TO DO:
In the passage on glucose parameters in L–FoxO1,3,4 mice, which statistical test was used to compare the percentage of pups surviving to weaning?

PASSAGE:
Glucose parameters in L–FoxO1,3,4 mice. (a) Percentage of pups surviving to weaning at 21 days. n = 70 control and 24 L–FoxO1,3,4 pups. ***P < 0.001 by Fisher’s exact test. These numbers may underestimate the true mortality of L–FoxO1,3,4 pups; at genotyping (day 9) they are already present at less than Mendelian ratios. (b–d) During hyperinsulinemic–euglycemic clamp (n = 8 controls, 6 L–FoxO 1,3,4): (b) glucose infusion rate (GIR); (c) rate of glucose disposal (Rd); (d) glucose production (GP) **P < 0.01 by Student’s t test (2–tailed). (e–i) Liver gene expression and glycogen content during F–RF time course (n = 4–7, exact n for each time point and genotype listed in materials & methods): (e) G6pc expression; (f) liver glycogen; (g) Slc37a4, encoding the glucose 6–phosphate transporter; (h) Gck; (i) G6pc/Gckratio. *** P < 0.001, **P < 0.01, *P< 0.05 for control vs. L–FoxO1,3,4 mice by Student’s t test (2–tailed). Black and white bars indicate the dark/light cycle. (j) Correlation between glucose levels and the G6pc/Gck ratio in pups at P2. Data are mean ± s.e.m.

DATASET:
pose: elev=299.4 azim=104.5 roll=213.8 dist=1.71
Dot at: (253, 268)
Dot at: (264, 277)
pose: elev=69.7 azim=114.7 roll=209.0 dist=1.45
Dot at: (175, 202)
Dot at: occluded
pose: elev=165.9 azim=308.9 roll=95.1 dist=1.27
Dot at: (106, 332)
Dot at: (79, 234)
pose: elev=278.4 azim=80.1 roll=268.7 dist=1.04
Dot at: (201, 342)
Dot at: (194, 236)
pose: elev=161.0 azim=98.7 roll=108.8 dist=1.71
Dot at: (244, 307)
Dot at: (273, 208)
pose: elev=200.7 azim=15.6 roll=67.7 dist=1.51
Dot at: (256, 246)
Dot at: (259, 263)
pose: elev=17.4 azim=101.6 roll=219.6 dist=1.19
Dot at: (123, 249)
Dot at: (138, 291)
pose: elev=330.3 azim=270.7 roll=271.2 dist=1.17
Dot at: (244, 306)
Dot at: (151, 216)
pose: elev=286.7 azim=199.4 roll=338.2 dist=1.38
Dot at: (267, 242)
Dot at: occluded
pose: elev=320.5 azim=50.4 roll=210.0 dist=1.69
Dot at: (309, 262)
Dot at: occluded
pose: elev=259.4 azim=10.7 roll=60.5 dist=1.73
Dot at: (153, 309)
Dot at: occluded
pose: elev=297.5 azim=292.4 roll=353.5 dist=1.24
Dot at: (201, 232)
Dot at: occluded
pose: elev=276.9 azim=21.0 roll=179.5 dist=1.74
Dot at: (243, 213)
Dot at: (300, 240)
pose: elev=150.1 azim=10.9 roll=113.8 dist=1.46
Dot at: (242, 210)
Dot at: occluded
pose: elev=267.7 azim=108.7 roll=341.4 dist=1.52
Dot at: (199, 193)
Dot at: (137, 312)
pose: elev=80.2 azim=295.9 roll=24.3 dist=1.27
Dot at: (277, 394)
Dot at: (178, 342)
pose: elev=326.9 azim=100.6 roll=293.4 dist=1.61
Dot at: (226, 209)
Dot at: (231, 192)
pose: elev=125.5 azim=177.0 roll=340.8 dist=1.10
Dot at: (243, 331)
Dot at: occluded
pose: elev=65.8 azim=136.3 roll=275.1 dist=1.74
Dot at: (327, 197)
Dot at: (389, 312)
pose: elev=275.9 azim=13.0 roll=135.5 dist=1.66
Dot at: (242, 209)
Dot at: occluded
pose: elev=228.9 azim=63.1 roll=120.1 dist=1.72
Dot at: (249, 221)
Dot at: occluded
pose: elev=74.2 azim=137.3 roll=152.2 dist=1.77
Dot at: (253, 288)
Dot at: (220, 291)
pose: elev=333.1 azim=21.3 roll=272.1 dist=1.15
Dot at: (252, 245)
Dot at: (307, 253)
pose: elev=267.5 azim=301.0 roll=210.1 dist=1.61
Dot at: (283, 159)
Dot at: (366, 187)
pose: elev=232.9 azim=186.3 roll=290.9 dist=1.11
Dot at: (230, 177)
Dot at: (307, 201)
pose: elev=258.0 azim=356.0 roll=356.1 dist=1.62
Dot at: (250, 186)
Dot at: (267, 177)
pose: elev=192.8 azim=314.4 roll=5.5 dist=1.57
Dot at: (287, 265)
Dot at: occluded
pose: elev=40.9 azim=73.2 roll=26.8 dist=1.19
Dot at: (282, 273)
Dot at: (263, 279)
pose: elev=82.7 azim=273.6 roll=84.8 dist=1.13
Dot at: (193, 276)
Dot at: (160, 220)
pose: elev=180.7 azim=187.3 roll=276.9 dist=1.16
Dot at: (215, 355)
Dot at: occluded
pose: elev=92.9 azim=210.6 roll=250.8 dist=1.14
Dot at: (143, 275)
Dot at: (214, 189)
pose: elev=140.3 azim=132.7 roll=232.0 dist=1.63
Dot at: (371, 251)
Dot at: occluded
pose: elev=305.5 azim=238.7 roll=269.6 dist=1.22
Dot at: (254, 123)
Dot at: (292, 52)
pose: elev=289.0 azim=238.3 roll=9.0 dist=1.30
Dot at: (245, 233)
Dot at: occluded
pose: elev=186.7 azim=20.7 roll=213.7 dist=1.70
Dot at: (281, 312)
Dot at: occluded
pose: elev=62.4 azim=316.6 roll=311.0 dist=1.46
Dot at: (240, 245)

SOLUTION BELOW:
Fisher's exact test